Your objective: Beginning at the line containing "Dĩ An cho biết, đang phối hợp với Đoàn liên", output every line to the end of the data below exactly as it appears.

Data for processing Block Start

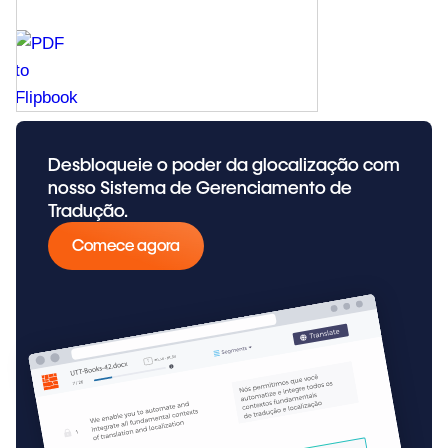
Desbloqueie o poder da glocalização com
nosso Sistema de Gerenciamento de
Tradução.
Comece agora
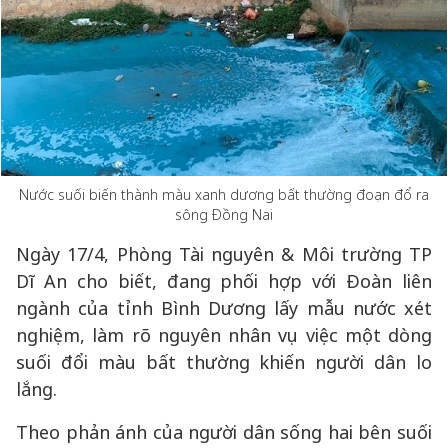
Nước suối biến thành màu xanh dương bất thường đoạn đổ ra
sông Đồng Nai
Ngày 17/4, Phòng Tài nguyên & Môi trường TP
Dĩ An cho biết, đang phối hợp với Đoàn liên
ngành của tỉnh Bình Dương lấy mẫu nước xét
nghiệm, làm rõ nguyên nhân vụ việc một dòng
suối đổi màu bất thường khiến người dân lo
lắng.
Theo phản ánh của người dân sống hai bên suối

Data for processing Block End

Answer area:
Dĩ An cho biết, đang phối hợp với Đoàn liên
ngành của tỉnh Bình Dương lấy mẫu nước xét
nghiệm, làm rõ nguyên nhân vụ việc một dòng
suối đổi màu bất thường khiến người dân lo
lắng.
Theo phản ánh của người dân sống hai bên suối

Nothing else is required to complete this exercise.